Robert Hess 19 Oct 201210:19 am
Aaron… part of it is because I gradually fine-tune some of my recipes over time, and forget to go back and edit/update all of my references! Another part of it (unintentional) is that I think it is important to remind people that rarely are recipes an “exact” science. Or as Gaz (Gary) Regan is oft to say “nothing is written in stone”. I think that there is always a little leeway room in regards to what is, and isn’t, allowable variations in a particular cocktail. Part of the goal is to kinow “why” you are adjusting a recipe, and to do so in an effort to improve upon it without “changing” it.
The first doccurance of “crusta” as a recipe is for the “Brandy Crusta” (1862, Jerry Thomas) in which it refers to the drink being made “the same as a fancy cocktail, with a little lemon juice and a small lump of ice added.” Then describes to rim the glass with sugar, and garnish with a very long lemon peel. It then describes the “Whiskey Crusta” and “Gin Crusta” as being made the same way, but substituting the appropriate spirit instead. Such a simplification of a recipe provides plenty of room for interpretation. For Bourbon, I often like the flavor of orange as an accompanyment instead o flemon, so I might use an orange twist garnish instead of lemon. For bitters, I do think Angostura is more appropriate, not sure why I am listeing orange bitters there.

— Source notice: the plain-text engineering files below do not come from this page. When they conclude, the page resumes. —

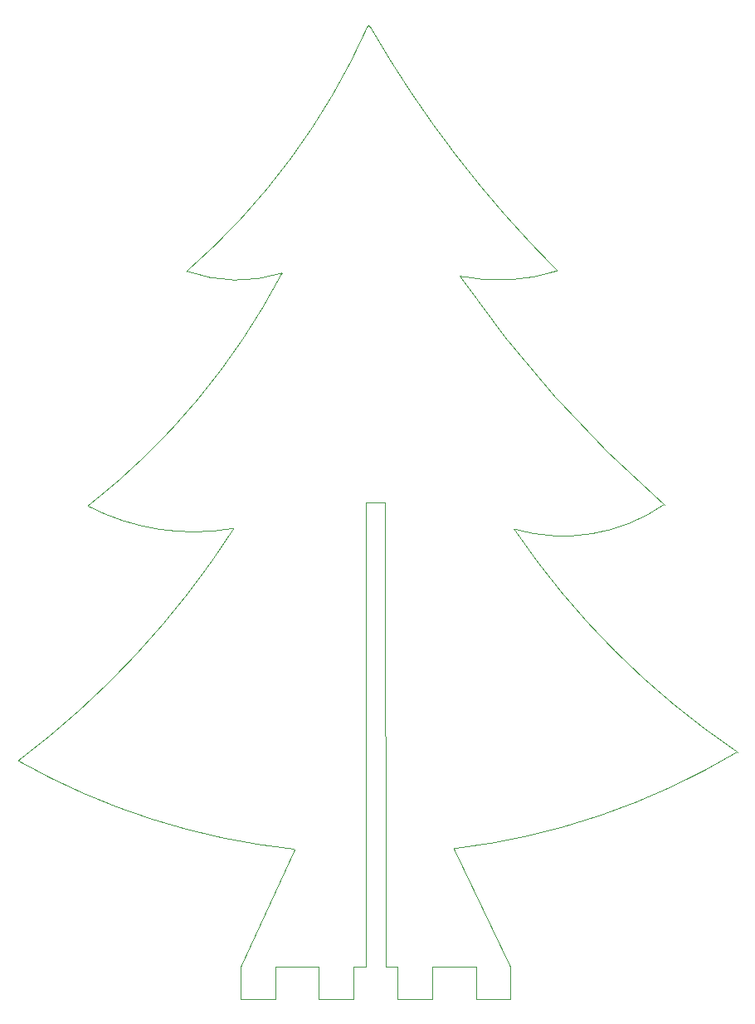
<source format=gbr>
%TF.GenerationSoftware,KiCad,Pcbnew,(5.1.10)-1*%
%TF.CreationDate,2021-10-19T12:04:05+02:00*%
%TF.ProjectId,_autosave-BaumOben,5f617574-6f73-4617-9665-2d4261756d4f,rev?*%
%TF.SameCoordinates,Original*%
%TF.FileFunction,Profile,NP*%
%FSLAX46Y46*%
G04 Gerber Fmt 4.6, Leading zero omitted, Abs format (unit mm)*
G04 Created by KiCad (PCBNEW (5.1.10)-1) date 2021-10-19 12:04:05*
%MOMM*%
%LPD*%
G01*
G04 APERTURE LIST*
%TA.AperFunction,Profile*%
%ADD10C,0.050000*%
%TD*%
G04 APERTURE END LIST*
D10*
X130113767Y-99545883D02*
X130073121Y-99504820D01*
X130113767Y-99545883D02*
G75*
G02*
X114808001Y-102044499I-10289267J14900383D01*
G01*
X86158582Y-102058350D02*
X86224748Y-101961790D01*
X99949000Y-50609500D02*
X100139501Y-50863499D01*
X99857478Y-50801325D02*
X99949000Y-50609500D01*
X137569290Y-124774417D02*
X137550390Y-124742792D01*
X81407000Y-75755500D02*
X81407001Y-75755499D01*
X81407001Y-75755499D02*
X81407000Y-75755500D01*
X91110269Y-75953228D02*
X91112509Y-75960315D01*
X98425000Y-146685000D02*
X99695000Y-146685000D01*
X98425000Y-149987000D02*
X98425000Y-146685000D01*
X94869000Y-149987000D02*
X98425000Y-149987000D01*
X94869000Y-146685000D02*
X94869000Y-149987000D01*
X90424000Y-146685000D02*
X94869000Y-146685000D01*
X90424000Y-149987000D02*
X90424000Y-146685000D01*
X86868000Y-149987000D02*
X90424000Y-149987000D01*
X86868000Y-146685000D02*
X86868000Y-149987000D01*
X108648499Y-134619999D02*
X114427000Y-146685000D01*
X92392930Y-134679435D02*
X86868000Y-146685000D01*
X101663500Y-99314000D02*
X99695000Y-99314000D01*
X101727000Y-146685000D02*
X101663500Y-99314000D01*
X99695000Y-146685000D02*
X99695000Y-99314000D01*
X102933500Y-146685000D02*
X101727000Y-146685000D01*
X137569290Y-124774417D02*
G75*
G02*
X108648499Y-134619999I-37493290J62734917D01*
G01*
X92392930Y-134679435D02*
G75*
G02*
X64198502Y-125666498I7683070J72639935D01*
G01*
X106426000Y-146685000D02*
X110934500Y-146685000D01*
X102933500Y-149987000D02*
X102933500Y-146685000D01*
X106426000Y-149987000D02*
X102933500Y-149987000D01*
X106426000Y-146685000D02*
X106426000Y-149987000D01*
X110934500Y-149987000D02*
X110934500Y-146685000D01*
X114427000Y-149987000D02*
X110934500Y-149987000D01*
X114427000Y-146685000D02*
X114427000Y-149987000D01*
X99857477Y-50801325D02*
G75*
G02*
X81407000Y-75755498I-65694477J29274825D01*
G01*
X91110269Y-75953228D02*
G75*
G02*
X81407001Y-75755499I-4559769J14421728D01*
G01*
X91112508Y-75960315D02*
G75*
G02*
X71310500Y-99694998I-65014008J34113815D01*
G01*
X86224748Y-101961790D02*
G75*
G02*
X71310501Y-99694999I-4119248J23094790D01*
G01*
X86158583Y-102058350D02*
G75*
G02*
X64198500Y-125666498I-77205083J49797850D01*
G01*
X137550390Y-124742792D02*
G75*
G02*
X114808002Y-102044498I47488610J70323292D01*
G01*
X130073121Y-99504820D02*
G75*
G02*
X109283410Y-76263603I83096287J95250215D01*
G01*
X119230756Y-75714291D02*
G75*
G02*
X109283501Y-76263499I-6010256J18500791D01*
G01*
X119230666Y-75714018D02*
G75*
G02*
X100139501Y-50863499I84159834J84413518D01*
G01*
M02*

</source>
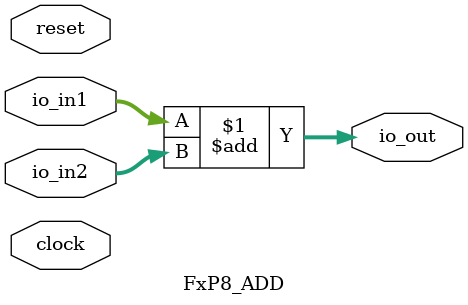
<source format=v>
module FxP8_ADD(	// file.cleaned.mlir:2:3
  input        clock,	// file.cleaned.mlir:2:26
               reset,	// file.cleaned.mlir:2:42
  input  [7:0] io_in1,	// file.cleaned.mlir:2:58
               io_in2,	// file.cleaned.mlir:2:75
  output [7:0] io_out	// file.cleaned.mlir:2:93
);

  assign io_out = io_in1 + io_in2;	// file.cleaned.mlir:3:10, :4:5
endmodule


</source>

But in generaly, I would recommend trying this drink using different bitters, and diferent garnishes, just to see for yourself how each of them might change the character of the drink and allow you to fine tune it a little bit.
Shawn Long 16 Aug 201311:48 am
I’ve noticed that some recipes like the one on Savoy Cocktail Book called for maraschino liqueur, whilst others like Jerry Thomas’ version didn’t. I suppose it’s an optional thing?
Robert Hess 16 Aug 20131:18 pm
You will often see things like Maraschino liqueur and orange curacao used optionally in different recipes of the day. During the Jerry Thomas days, customers would order simply a “gin cocktail” and the bartender would make them a gin based drink using the cocktail “template”, which was never seen as a strict or tightly defined recipe, but one of a more general nature (spirits of any kind, sugar, water, bitters). The “Crusta” was a slightly different template, but it too was more general in nature. I suppose you could equate it to something like a “Hamburger”. We all know exactly what a hamburger is supposed to be… within a somewhat loose definition.